◆ **WHAT YOU WILL DO**
Find every line in the records below that contains "shoulder", and copy it.

[Bounding boxes with keypoints]

—————

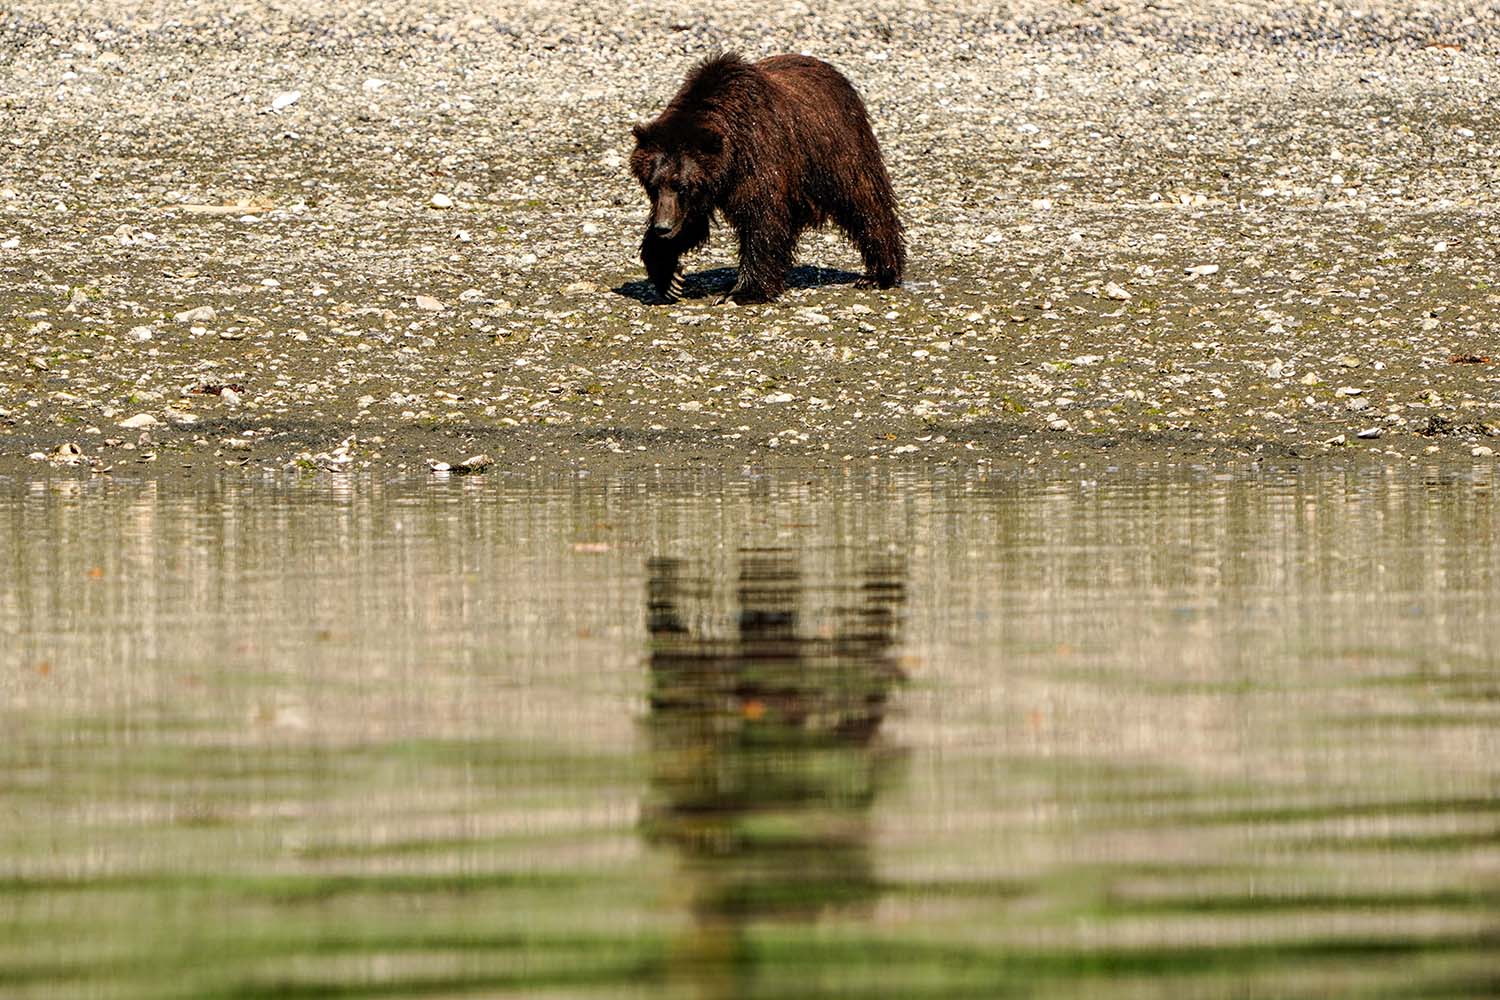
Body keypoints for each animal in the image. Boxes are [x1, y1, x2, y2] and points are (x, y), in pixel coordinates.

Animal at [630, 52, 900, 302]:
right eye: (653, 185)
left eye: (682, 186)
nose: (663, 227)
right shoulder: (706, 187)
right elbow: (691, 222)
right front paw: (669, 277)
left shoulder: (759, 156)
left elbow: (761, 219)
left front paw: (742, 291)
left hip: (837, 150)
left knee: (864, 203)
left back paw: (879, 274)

—————

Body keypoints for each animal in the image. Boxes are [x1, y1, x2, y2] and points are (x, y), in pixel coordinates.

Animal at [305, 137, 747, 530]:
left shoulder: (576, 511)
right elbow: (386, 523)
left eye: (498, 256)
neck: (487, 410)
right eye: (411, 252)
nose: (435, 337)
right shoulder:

—————

◆ **EXERCISE ANSWER**
right shoulder: (706, 187)
left shoulder: (759, 156)
left shoulder: (576, 511)
right shoulder:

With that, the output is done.